Last year, I covered the Deportation by Default report issued by Human Rights Watch and the American Civil Liberties Union. The report highlighted significant problems in the US immigration system with regards to mentally ill, developmentally disabled, and intellectually disabled detainees. The study found that up to 15% of immigration detainees had disabilities that impaired their understanding of the proceedings against them, yet were often in a position where they were forced to represent themselves in immigration court.
Because immigration is treated as a civil matter, detainees do not have a right to court-appointed attorneys. They can pursue counsel for assistance in court, but the court doesn’t need to provide it, or any other assistance. They also, of course, need to pay for that counsel if they want to secure attorneys to assist them with immigration proceedings, and a good immigration lawyer can be quite expensive. For disabled detainees who don’t even fully understand why they were in detention or what is happening to them, this creates an extremely unjust situation. Some judges aren’t sure what to do with detainees who are clearly legally incompetent to represent themselves, and as a result, disabled detainees can be mired in the system for years.
In cases that do proceed to court, deportation orders may be issued in a case that is really just a mockery of ‘justice.’ People are deported because they don’t understand what is happening and can’t defend themselves, even when they are in the United States legally, and in some cases are US citizens. They are deported even if it means returning to a situation where they may be subjected to torture, torment, and abuse, all because they have no legal representation to help them navigate a system that is deeply, deeply confusing.
Their problems are compounded by lack of access to treatment in immigration detention facilities; untreated mental illness and other disabilities are a significant problem in immigration detention as well as in the prison system at large. For those who might have been getting treatment before they were detained, lack of followup combined with stressful, overcrowded, emotionally intense situations certainly doesn’t help. As they rot away in immigration detention for years, their ability to navigate the system declines, and there is no system for providing meaningful assistance.
Instead, human rights organisations attempt to identify individual cases and intervene, providing a stopgap measure to save a few. Better to save few than none, but these organisations also argue that the system is clearly in need of critical reform. They’ve been pushing for changes to the way detainees with disabilities are handled, to make sure that everyone who needs it has access to legal representation. And to prevent immigration trials that are really just a sham, a pathetic shadow of justice that the United States should be ashamed of.
So it’s important and heartening news that a federal court just granted class action status to immigration detainees with disabilities that impair their understanding of immigration proceedings. The November ruling was initially released under seal, and has critical implications for addressing this particular injustice in the very, very dysfunctional immigration system in the US. From the ACLU’s story on the subject:
Ahilan Arulanantham, deputy legal director for the ACLU of Southern California, said: ‘The sad fact is that the government refuses to systematically track the many detainees with mental disabilities who are lost in immigration detention centers, unable to represent themselves or even to understand why they’re there. Today’s ruling will allow us to shed light on this most vulnerable population within our broken immigration detention system.’

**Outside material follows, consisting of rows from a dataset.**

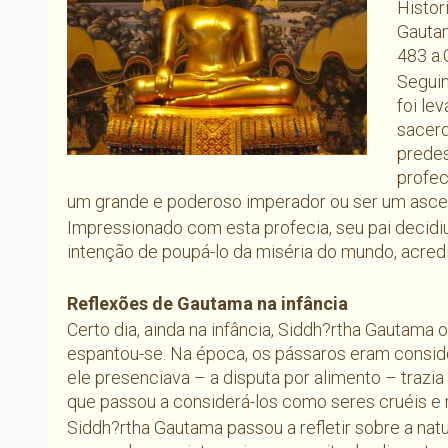
Histor
Gautam
483 a.
Seguin
foi le
sacerd
prede
profec
um grande e poderoso imperador ou ser um ascet
Impressionado com esta profecia, seu pai decidi
intenção de poupá-lo da miséria do mundo, acred
Reflexões de Gautama na infância
Certo dia, ainda na infância, Siddh?rtha Gautama
espantou-se. Na época, os pássaros eram conside
ele presenciava – a disputa por alimento – trazi
que passou a considerá-los como seres cruéis e
Siddh?rtha Gautama passou a refletir sobre a nat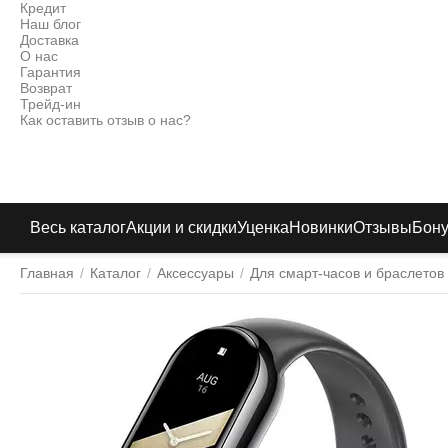
Кредит
Наш блог
Доставка
О нас
Гарантия
Возврат
Трейд-ин
Как оставить отзыв о нас?
Весь каталог
Акции и скидки
Уценка
Новинки
Отзывы
Бон
Главная
/
Каталог
/
Аксессуары
/
Для смарт-часов и браслетов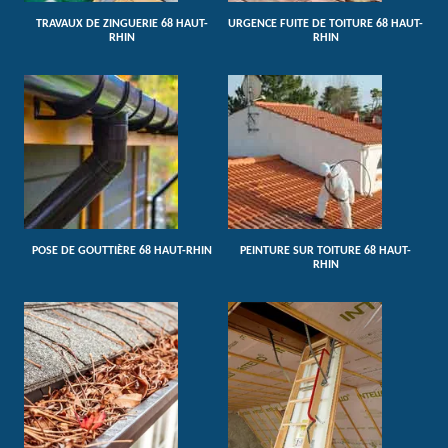
TRAVAUX DE ZINGUERIE 68 HAUT-
URGENCE FUITE DE TOITURE 68 HAUT-
RHIN
RHIN
POSE DE GOUTTIÈRE 68 HAUT-RHIN
PEINTURE SUR TOITURE 68 HAUT-
RHIN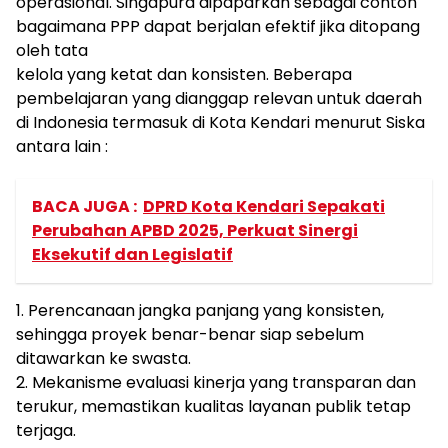
operasional. Singapura dipaparkan sebagai contoh
bagaimana PPP dapat berjalan efektif jika ditopang
oleh tata
kelola yang ketat dan konsisten. Beberapa
pembelajaran yang dianggap relevan untuk daerah
di Indonesia termasuk di Kota Kendari menurut Siska
antara lain :
BACA JUGA :
DPRD Kota Kendari Sepakati
Perubahan APBD 2025, Perkuat Sinergi
Eksekutif dan Legislatif
1. Perencanaan jangka panjang yang konsisten,
sehingga proyek benar-benar siap sebelum
ditawarkan ke swasta.
2. Mekanisme evaluasi kinerja yang transparan dan
terukur, memastikan kualitas layanan publik tetap
terjaga.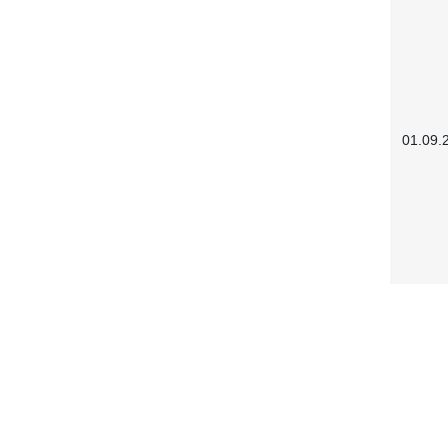
01.09.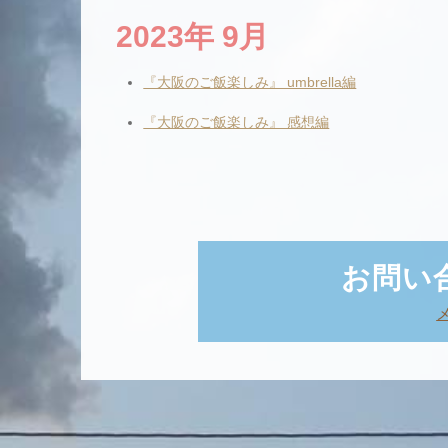
2023年 9月
『大阪のご飯楽しみ』 umbrella編
『大阪のご飯楽しみ』 感想編
お問い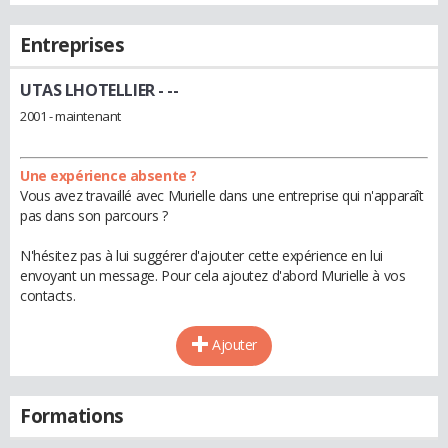
Entreprises
UTAS LHOTELLIER
- --
2001 - maintenant
Une expérience absente ?
Vous avez travaillé avec Murielle dans une entreprise qui n'apparaît
pas dans son parcours ?
N'hésitez pas à lui suggérer d'ajouter cette expérience en lui
envoyant un message. Pour cela ajoutez d'abord Murielle à vos
contacts.
Ajouter
Formations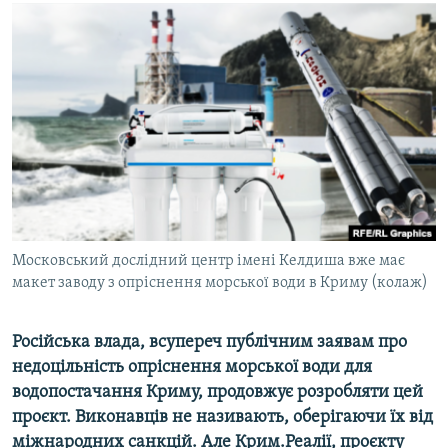
МУЛЬТИМЕДІА
ФОТО
СПЕЦПРОЄКТИ
ПОДКАСТИ
КРИМ РЕАЛІЇ
РУС
УКР
Московський дослідний центр імені Келдиша вже має
КТАТ
макет заводу з опріснення морської води в Криму (колаж)
ДОЛУЧАЙСЯ!
Російська влада, всупереч публічним заявам про
недоцільність опріснення морської води для
водопостачання Криму, продовжує розробляти цей
проєкт. Виконавців не називають, оберігаючи їх від
міжнародних санкцій. Але Крим.Реалії, проєкту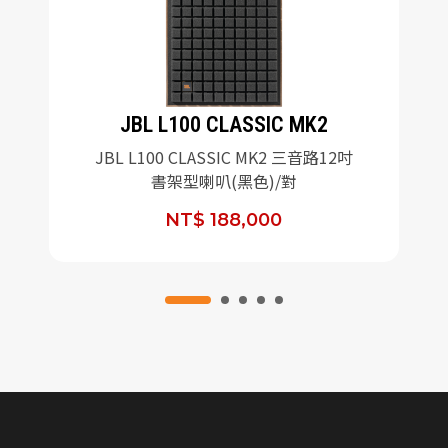
JBL L100 CLASSIC MK2
JBL L100 CLASSIC MK2 三音路12吋
書架型喇叭(黑色)/對
NT$ 188,000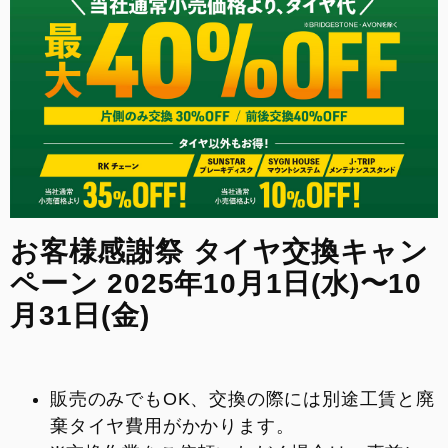
来店予約
整備予約
INSTAGRAM
お客様感謝祭 タイヤ交換キャン
ペーン 2025年10月1日(水)〜10
月31日(金)
販売のみでもOK、交換の際には別途工賃と廃
棄タイヤ費用がかかります。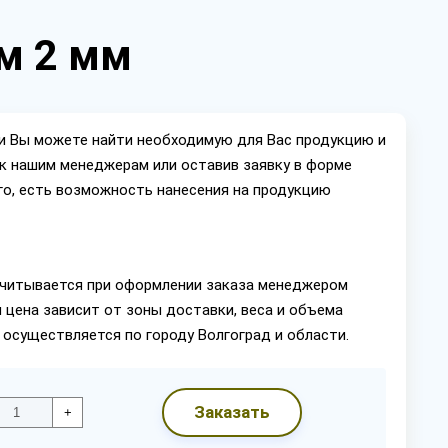
 м 2 мм
ии Вы можете найти необходимую для Вас продукцию и
ок нашим менеджерам или оставив заявку в форме
го, есть возможность нанесения на продукцию
читывается при оформлении заказа менеджером
 цена зависит от зоны доставки, веса и объема
 осуществляется по городу Волгоград и области.
Заказать
+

Advocates are arguing that the government should appoint attorneys for people who are clearly incapable of representing themselves, and this is the first of what will be many steps to get justice for disabled detainees. Getting full representation is likely to be an uphill battle with a number of false starts, and it is by no means smooth sailing from here.

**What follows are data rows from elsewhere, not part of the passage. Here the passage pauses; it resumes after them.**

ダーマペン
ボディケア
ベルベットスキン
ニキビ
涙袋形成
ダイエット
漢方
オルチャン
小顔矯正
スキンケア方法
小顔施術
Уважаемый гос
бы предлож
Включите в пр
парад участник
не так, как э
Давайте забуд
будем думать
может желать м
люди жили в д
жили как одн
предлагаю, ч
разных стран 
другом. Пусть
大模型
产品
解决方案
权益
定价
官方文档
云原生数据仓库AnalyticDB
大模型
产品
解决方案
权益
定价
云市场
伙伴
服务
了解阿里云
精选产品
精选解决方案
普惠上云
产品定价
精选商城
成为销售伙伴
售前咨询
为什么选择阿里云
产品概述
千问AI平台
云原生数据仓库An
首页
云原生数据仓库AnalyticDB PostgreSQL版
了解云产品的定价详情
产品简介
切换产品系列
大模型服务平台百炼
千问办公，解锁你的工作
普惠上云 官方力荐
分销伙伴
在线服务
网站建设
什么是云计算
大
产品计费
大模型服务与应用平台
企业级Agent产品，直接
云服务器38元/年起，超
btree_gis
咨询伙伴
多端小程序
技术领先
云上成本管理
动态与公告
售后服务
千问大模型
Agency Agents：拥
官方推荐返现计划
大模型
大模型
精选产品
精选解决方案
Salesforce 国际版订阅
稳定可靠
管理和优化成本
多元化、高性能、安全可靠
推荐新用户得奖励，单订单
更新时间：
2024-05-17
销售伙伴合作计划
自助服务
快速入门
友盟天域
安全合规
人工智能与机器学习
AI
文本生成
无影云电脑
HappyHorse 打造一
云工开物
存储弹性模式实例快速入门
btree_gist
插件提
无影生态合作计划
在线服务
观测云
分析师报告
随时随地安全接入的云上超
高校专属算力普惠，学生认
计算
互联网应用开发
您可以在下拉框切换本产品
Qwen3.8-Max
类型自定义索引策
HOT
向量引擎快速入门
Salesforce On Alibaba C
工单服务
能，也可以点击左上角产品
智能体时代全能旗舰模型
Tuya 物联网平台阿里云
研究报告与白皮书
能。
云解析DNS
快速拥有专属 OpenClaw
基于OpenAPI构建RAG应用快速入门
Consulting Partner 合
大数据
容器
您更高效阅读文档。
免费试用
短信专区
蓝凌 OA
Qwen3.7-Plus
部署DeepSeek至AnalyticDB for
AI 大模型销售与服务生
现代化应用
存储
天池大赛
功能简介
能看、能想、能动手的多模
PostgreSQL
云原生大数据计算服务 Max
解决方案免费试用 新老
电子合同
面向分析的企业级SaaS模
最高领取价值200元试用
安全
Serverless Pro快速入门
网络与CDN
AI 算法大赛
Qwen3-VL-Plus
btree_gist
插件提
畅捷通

The fact that indefinite detention for all immigration detainees is still standard policy is appalling, given that the system is so backed up that it may take weeks, months, or years to access a hearing. For detainees who can’t understand immigration proceedings, this indefinite detention becomes even more of a trap, because they cannot advocate for themselves in court, and judges are often torn about what to do in their situations. Ethically, people who are legally incompetent shouldn’t be forced to represent themselves, especially in a case that may have life or death implications. Legally, immigration judges are under immense pressure to clear cases quickly.
Comprehensive immigration reform is clearly a vital necessity in the United States, and one that is long overdue. Small victories like this are an important step in the right direction, both because they move us closer towards justice, and because they raise public awareness of issues that have been swept under the carpet. Many people are not aware of the extent of the problems facing detainees with disabilities, particularly things like severe untreated mental illness and cognitive disabilities that make it difficult or impossible to navigate proceedings.

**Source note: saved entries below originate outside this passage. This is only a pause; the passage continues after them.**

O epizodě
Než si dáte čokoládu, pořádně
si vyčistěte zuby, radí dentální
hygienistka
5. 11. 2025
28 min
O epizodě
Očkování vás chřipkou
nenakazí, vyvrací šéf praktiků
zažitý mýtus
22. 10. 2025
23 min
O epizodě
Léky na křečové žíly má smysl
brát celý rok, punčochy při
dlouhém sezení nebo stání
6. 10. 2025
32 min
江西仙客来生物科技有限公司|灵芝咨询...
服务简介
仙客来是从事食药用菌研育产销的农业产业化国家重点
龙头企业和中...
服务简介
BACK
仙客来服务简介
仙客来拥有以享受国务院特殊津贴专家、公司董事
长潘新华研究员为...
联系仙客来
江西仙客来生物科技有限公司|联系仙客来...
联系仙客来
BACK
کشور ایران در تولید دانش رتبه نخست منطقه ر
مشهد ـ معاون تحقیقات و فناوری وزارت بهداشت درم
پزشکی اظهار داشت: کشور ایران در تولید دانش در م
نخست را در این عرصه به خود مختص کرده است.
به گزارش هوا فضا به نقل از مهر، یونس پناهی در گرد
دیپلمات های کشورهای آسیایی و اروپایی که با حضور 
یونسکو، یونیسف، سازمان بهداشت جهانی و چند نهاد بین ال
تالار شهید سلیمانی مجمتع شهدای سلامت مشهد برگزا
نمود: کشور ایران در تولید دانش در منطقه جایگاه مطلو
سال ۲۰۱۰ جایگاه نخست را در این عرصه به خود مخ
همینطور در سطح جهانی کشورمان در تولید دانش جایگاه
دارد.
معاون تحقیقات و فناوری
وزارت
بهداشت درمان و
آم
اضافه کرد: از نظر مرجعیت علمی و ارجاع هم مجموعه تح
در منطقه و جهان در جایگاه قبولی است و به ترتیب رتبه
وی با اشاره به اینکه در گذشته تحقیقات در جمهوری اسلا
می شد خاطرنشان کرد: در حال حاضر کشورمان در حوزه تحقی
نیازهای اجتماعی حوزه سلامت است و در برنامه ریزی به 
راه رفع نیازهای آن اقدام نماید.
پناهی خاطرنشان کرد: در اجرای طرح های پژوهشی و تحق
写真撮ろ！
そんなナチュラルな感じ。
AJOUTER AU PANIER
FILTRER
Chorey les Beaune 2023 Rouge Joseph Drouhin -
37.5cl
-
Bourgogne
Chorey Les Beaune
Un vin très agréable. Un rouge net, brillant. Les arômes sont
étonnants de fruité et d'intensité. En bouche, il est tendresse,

These problems do not begin, or end, with not being able to represent themselves in immigration courts. Disabled detainees are more likely to be subject to physical and sexual assault, for example; sexual abuse is a particularly big problem in immigration detention. They are also highly likely to experience medical complications as a result of untreated or poorly treated illnesses. Just as in the prison system, access to medical care and prescribed treatments can be used as a tool for power and control by guards and other detainees, and mental health services in particular are extremely limited in the immigration detention system. What we do to all immigrants caught up in our legal system is inhumane and abusive, and disabled detainees are no exception.
This country prides itself as a bastion of liberty, but it entombs people in its legal system when it is unclear whether they have even committed crimes, condemning them to years of navigating labyrinthine systems they do not understand while fighting to survive. This, bluntly, is wrong, and it’s heartening to see action from a growing number of human rights and social justice organisations to change the system.